Lets Do It By Seaplane!

Cape Air just scored a tiny but crucial “letter of agreement” from the FAA to fly Seaplanes in the airspace over Boston’s inner harbor and Dan Wolf, the CEO of the small legacy firm is working on making sure these credit cards get pulled through a Cape Air credit card reader.

Offering seasonal seaplane service between Boston Waterfront and the 23rd Street Seaplane Terminal in New York would provide travelers with a much shorter flight than ground or cattle-tube (Airlines) based travel, for a dismal $300-$400 each way.

No getting beaten up by the pilots, no being pushed around like cattle, no singing flight- attendant punks, no having to smell the cheap Walmart perfume in the seat next to you. Flights with these (yet to be acquired) Caravan’s would only take place during the months when Water is willing to part for a set of amphibious floats.

Wolf isn’t alone in the business endeavor that will put more seaplanes in the air. Tailwind Air is still in the process of securing FAA approvals for service into Boston. Tailwind shares a very neat graphic on their website that compares the time required between the high speed train ACELA (Amtrak), major airlines and the Seaplane. A no-brainer, really! How could one ever consider not to travel by Seaplane?

Image: Click to visit Tailwind Air Website

There isn’t a whole lot of competition from helicopters. According to the Boston Globe, there hasn’t been a general purpose helipad in Boston for nearly two decades. Severe concerns and uproars killed the idea that helicopters could serve the area, quickly.

Business executives, movers and shakers are demanding alternatives to slow and annoying traffic congestion.
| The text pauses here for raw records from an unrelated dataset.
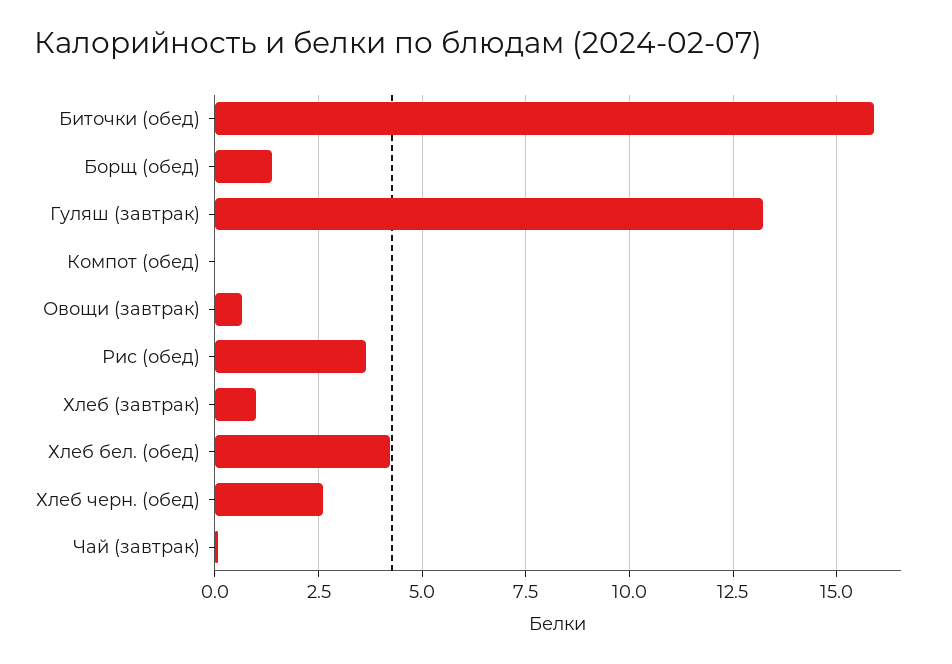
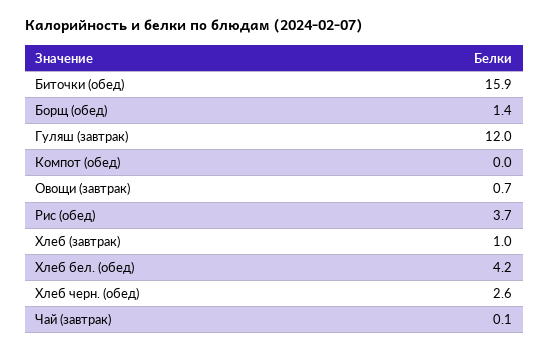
  {
    "Биточки (обед)": 15.9,
    "Борщ (обед)": 1.4,
-   "Гуляш (завтрак)": 13.25,
+   "Гуляш (завтрак)": 12,
    "Компот (обед)": 0,
    "Овощи (завтрак)": 0.7,
    "Рис (обед)": 3.7,
    "Хлеб (завтрак)": 1,
    "Хлеб бел. (обед)": 4.2,
    "Хлеб черн. (обед)": 2.6,
    "Чай (завтрак)": 0.1
  }

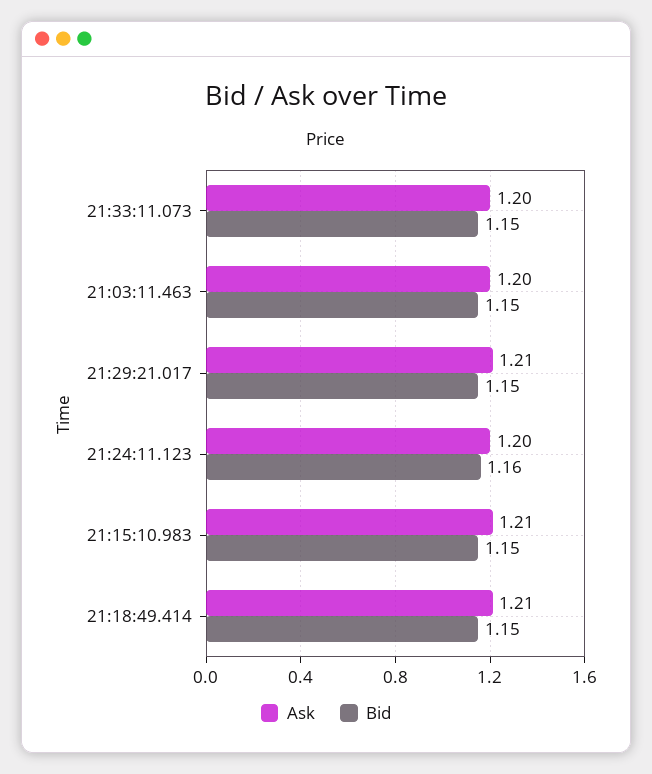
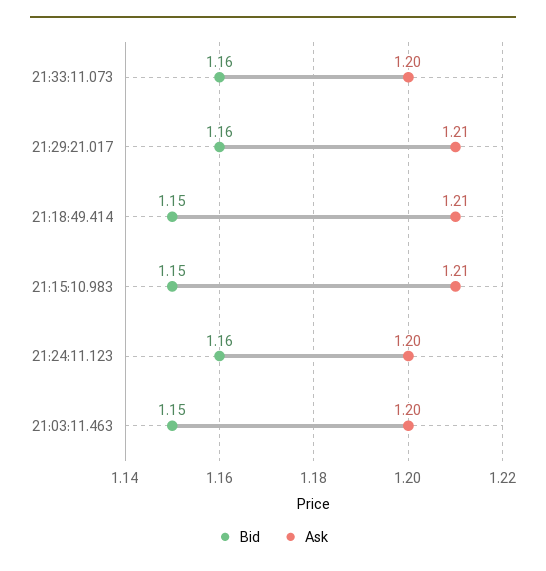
  {
    "Ask": {
      "21:33:11.073": 1.2,
      "21:03:11.463": 1.2,
      "21:29:21.017": 1.21,
      "21:24:11.123": 1.2,
      "21:15:10.983": 1.21,
      "21:18:49.414": 1.21
    },
    "Bid": {
-     "21:33:11.073": 1.15,
+     "21:33:11.073": 1.16,
      "21:03:11.463": 1.15,
-     "21:29:21.017": 1.15,
+     "21:29:21.017": 1.16,
      "21:24:11.123": 1.16,
      "21:15:10.983": 1.15,
      "21:18:49.414": 1.15
    }
  }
Whichever way one turns it, getting seaplane services started anywhere in the U.S. especially in metropolitan areas isn’t exactly a quick thing and requires lots of stamina and stubborn dedication to the task. Wolf shared with the Boston Globe that there have been 90+ meetings in the last 5+ years to get ready to launch.

We here at Seaplanemagazine.com love it! More Seaplanes killing bugs basically spells what we promote tirelessly. #TheFutureOfWaterflying is happening – ever so slowly – but ever so surely. Lets hope the pilots and staff get paid royally in our shortage plagued luxury industry. You may have to wear a suit and a tie, but for those of us who happen to be south or east of the holy “Real Bush-pilot Mecca” (Alaska), there is hope for good salaries and tips.

Cab drivers and chauffeurs rake in more tips if they make the ride smooth and the driving of the vehicle look simple. With less certifiably crazy people sharing airspace in comparison to roads or rails and the added benefit of no TSA and no cranky, underpaid airline personnel involved, banking some serious dollar should be a walk in the park.